My question is why tensorRT is slower than C++ for the bvlc model,my tensorRT timing code is

for(int i=0;i<10;++i)
        {
        CHECK(cudaMemcpyAsync(buffers[inputIndex], input, batchSize * INPUT_H * INPUT_W * INPUT_C * sizeof(float), 
        cudaMemcpyHostToDevice, stream));
        context.enqueue(batchSize, buffers, stream, nullptr);
        CHECK(cudaMemcpyAsync(output, buffers[outputIndex], batchSize * OUTPUT_SIZE*sizeof(float), 
         cudaMemcpyDeviceToHost, stream));
        cudaStreamSynchronize(stream);
        }
        auto t_end = std::chrono::high_resolution_clock::now();
        auto ms = std::chrono::duration<float, std::milli>(t_end - t_start).count();
        std::cout<<"time duration is : "<< ms/10.0 << " ms"<<std::endl;

and my c++ timing code is :

struct timeval t_start,t_end;
  gettimeofday(&t_start,NULL);
  for(int i=0;i<10;++i){
        net_->Forward();
  }
  gettimeofday(&t_end,NULL);
  double ms = t_end.tv_sec*1000 + t_end.tv_usec / 1000.0 - t_start.tv_sec * 1000 - t_start.tv_usec / 1000.0;
  std::cout << "average time using is : " << ms/10.0 << "ms" << std::endl;

and my python timing code is:

start_time = time.time()
        for i in range(10):
                out = net.forward()
        end_time = time.time()
        print "inference time is: {} ms".format((end_time-start_time)*100)

am I wrong to using tensorRT???
PS:my tensorRT code is modified from sampleMNIST
my c++ code is modified from caffe/examples/cpp_classfication

anyone can give me the help?? hopes!

Hi,

From your source code, the duration for TensorRT includes:

  • 1. Memory copy host to the device
  • 2. TensorRT inference
  • 3. Memory copy device to host

, which is quite different from the Caffe part.

To measure the same inference time, it’s recommended to update your sample to this:

CHECK(cudaMemcpyAsync(buffers[inputIndex], input, batchSize * INPUT_H * INPUT_W * INPUT_C * sizeof(float), cudaMemcpyHostToDevice, stream));

auto t_start = std::chrono::high_resolution_clock::now();
for(int i=0;i<10;++i)
{
    context.enqueue(batchSize, buffers, stream, nullptr);
}
auto t_end = std::chrono::high_resolution_clock::now();

auto ms = std::chrono::duration<float, std::milli>(t_end - t_start).count();
std::cout<<"time duration is : "<< ms/10.0 << " ms"<<std::endl;

CHECK(cudaMemcpyAsync(output, buffers[outputIndex], batchSize * OUTPUT_SIZE*sizeof(float), cudaMemcpyDeviceToHost, stream));
cudaStreamSynchronize(stream);

Thanks.

Thanks!
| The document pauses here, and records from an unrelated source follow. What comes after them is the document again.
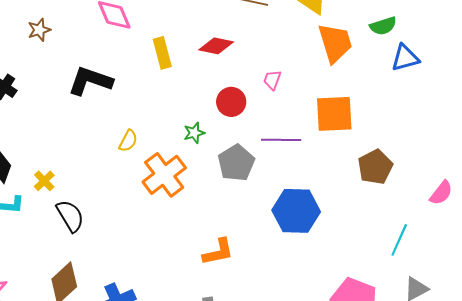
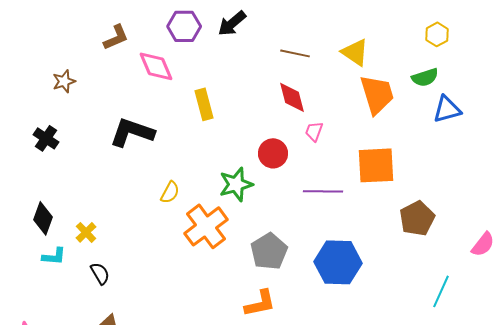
brown star: (39, 30) -> (64, 81), moved
red diamond: (216, 46) -> (292, 97), moved, turned 64
green star: (194, 133) -> (236, 184), size x1.6
gray pentagon: (236, 163) -> (269, 251), moved
black semicircle: (70, 216) -> (100, 273), moved, size x0.7

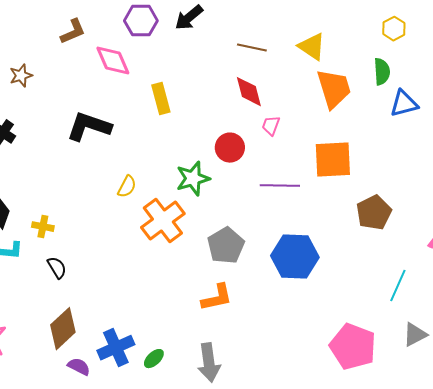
green semicircle: (425, 77) -> (382, 72), turned -76
yellow cross: (86, 232) -> (43, 227), turned -35

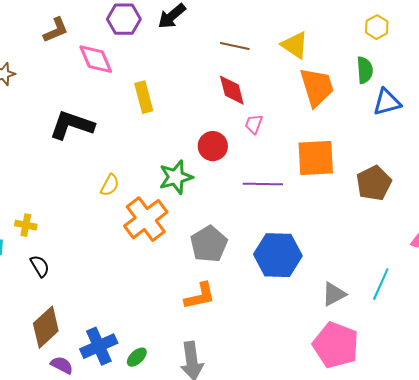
brown pentagon: (374, 213) -> (374, 183), moved
gray triangle: (415, 335) -> (334, 294), moved

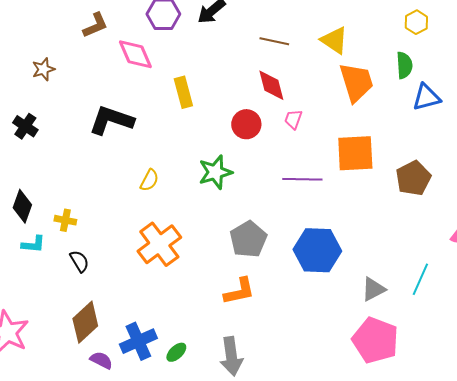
red circle: (213, 146) -> (246, 124), moved
orange cross: (146, 219) -> (159, 244), moved

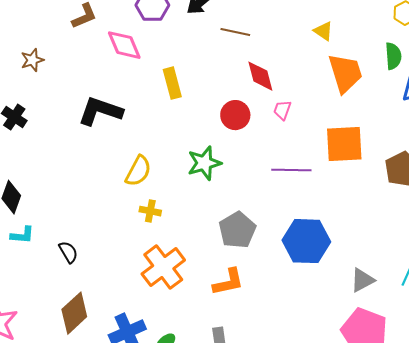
yellow triangle: (334, 40) -> (323, 31), size x0.7
brown line: (274, 41) -> (235, 32), moved
yellow semicircle: (149, 180) -> (138, 171), size x1.4
yellow cross: (65, 220) -> (150, 211), moved
orange cross: (159, 244) -> (163, 267), moved

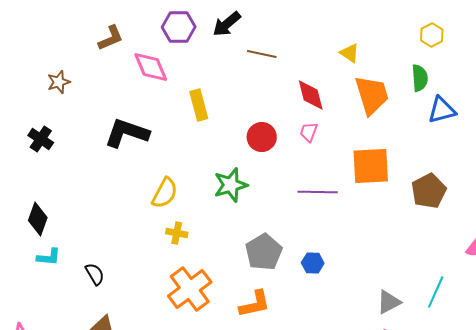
red diamond: (260, 76) -> (311, 95), moved
blue hexagon: (306, 241) -> (313, 263), moved, size x0.5

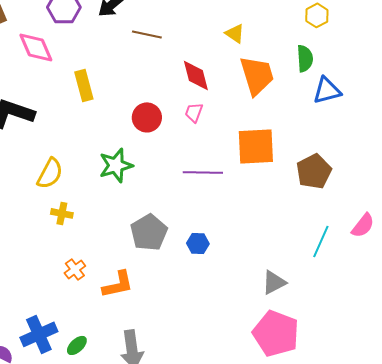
orange cross: (190, 289) -> (75, 269), size x0.5
cyan line: (436, 292) -> (321, 241), moved
orange L-shape: (255, 304) -> (118, 284), moved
I tried it and get the Average time duration is 0.35ms , 10x faster than C++, I doubt the accuracy of the test,because one thing bothers me.

the caffe c++ inference : net_->Forward();
the caffe python inference : net.forward();
Is there no data move between device and host?

hope your reply~

does anybody knows?

Hi,

Depends on which computing mode you use.

For example, if with caffe.set_mode_cpu():
Data is written to the input buffer when normalization:
https://github.com/BVLC/caffe/blob/master/examples/cpp_classification/classification.cpp#L222

Since the buffer of normalization output and inference input is binding when initialization:
https://github.com/BVLC/caffe/blob/master/examples/cpp_classification/classification.cpp#L176

Thanks.